Trans author Yvy DeLuca also posted a photo in this pose, which cannot be found by searching the #DeserveToBeHere hashtag – a practice known as shadow-banning.
Shadow-banning is when images aren’t outright removed from the platform, but instead strategically hidden from users. This prevents users from searching shadow-banned hashtags, and removes affected content from Instagram’s Explore page.
“When it comes to trans and non-binary people on Instagram, when we show our bodies, and when we showcase who we are and how proud we are, Instagram is very quick to shut that down,” Yvy said in a video about the #DeserveToBeHere campaign. “To censor us, and to ban us from showing who we are. Yet we see all the time cis celebrities showing all their ‘cakes and custard’ and nobody bats an eyelid.”
Non-binary Instagram user Thai Wells also posted a photo of their chest using the #DeserveToBeHere hashtag, writing: “Instagram continuously polices trans and non-binary bodies for violations of their rules but will allow cis people to post images of themselves in the same manner with no repercussions!
“We deserve to be here, we deserve to be seen, and mostly we deserve to be ourselves, wholeheartedly!”
“It’s no secret that our posts and the trans and non-binary community as a whole are more regulated and therefore restricted here on Instagram,” wrote Robin Rose with a picture of her using the hashtag.

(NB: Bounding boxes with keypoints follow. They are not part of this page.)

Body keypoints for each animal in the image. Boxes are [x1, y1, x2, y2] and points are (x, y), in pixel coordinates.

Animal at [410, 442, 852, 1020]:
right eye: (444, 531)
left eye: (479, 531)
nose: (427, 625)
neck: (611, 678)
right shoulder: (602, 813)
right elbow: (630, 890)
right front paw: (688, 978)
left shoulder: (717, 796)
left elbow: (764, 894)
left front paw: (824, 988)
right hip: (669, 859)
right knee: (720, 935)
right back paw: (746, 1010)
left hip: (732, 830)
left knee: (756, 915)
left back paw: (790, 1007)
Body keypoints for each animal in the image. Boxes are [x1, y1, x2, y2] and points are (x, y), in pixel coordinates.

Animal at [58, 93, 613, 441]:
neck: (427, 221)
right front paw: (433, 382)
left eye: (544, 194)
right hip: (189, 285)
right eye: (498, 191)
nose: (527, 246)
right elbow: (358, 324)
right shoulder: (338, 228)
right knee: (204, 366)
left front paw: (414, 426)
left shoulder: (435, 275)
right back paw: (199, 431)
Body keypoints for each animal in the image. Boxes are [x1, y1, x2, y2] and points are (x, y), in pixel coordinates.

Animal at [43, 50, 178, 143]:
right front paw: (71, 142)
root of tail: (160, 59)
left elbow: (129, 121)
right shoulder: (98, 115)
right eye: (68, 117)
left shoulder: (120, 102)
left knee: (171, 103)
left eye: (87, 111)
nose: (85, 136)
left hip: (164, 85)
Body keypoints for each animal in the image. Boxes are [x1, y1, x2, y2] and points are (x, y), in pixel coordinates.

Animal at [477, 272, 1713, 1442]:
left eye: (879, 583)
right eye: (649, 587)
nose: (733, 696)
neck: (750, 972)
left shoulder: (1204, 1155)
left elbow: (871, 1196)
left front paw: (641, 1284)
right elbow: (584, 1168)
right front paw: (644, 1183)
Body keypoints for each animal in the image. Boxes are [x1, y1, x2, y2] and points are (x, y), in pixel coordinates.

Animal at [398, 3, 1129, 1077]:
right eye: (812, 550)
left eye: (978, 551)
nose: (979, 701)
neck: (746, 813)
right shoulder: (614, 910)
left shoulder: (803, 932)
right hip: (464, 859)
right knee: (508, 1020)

“Our [hashtags]’s combined with ‘cis-normative’ ones often trigger an algorithmic reaction that leads to us being shadow-banned for posting the same things #cisgender people do without getting in trouble.”
Last year, Instagram came under fire when it took down adverts for online newsletter Salty featuring trans and non-binary people of colour, flagging them as being for “escort services” (the adverts did not feature sex workers).
Salty wrote in an Instagram post: “Unlike other big brands and media outlets, Salty is unable to advertise on Instagram or Facebook because the algorithms assume that Salty is ‘promoting escort services’…
“People, this is a FOSTA/SESTA in action. There are biases and assumptions built into the algorithms that are designed to silence us.
“It is no coincidence that these images include incredible, empowered POCs, non binary, disabled and plus sized bodies – and are the most highly regulated.
“Digital products that are designed to empower women, trans and non binary people (like our newsletter) are discriminated against in marketing and advertising policies online, in the software that we use and in the real world too.”
The original photo that Jude posted on Trans Day of Visibility has since been allowed back on Instagram, following a wave of complaints.
Responding to the campaign, a Facebook spokesperson said: “We want everyone to be able to express themselves on Instagram. With such a globally diverse community, we have rules on nudity and sexual activity so that content is appropriate for all.
“This can be a hard balance to strike and means there are times when we make the wrong call. We are committed to addressing inequity on our platform, and last year created a dedicated team to better understand and address bias in our products.”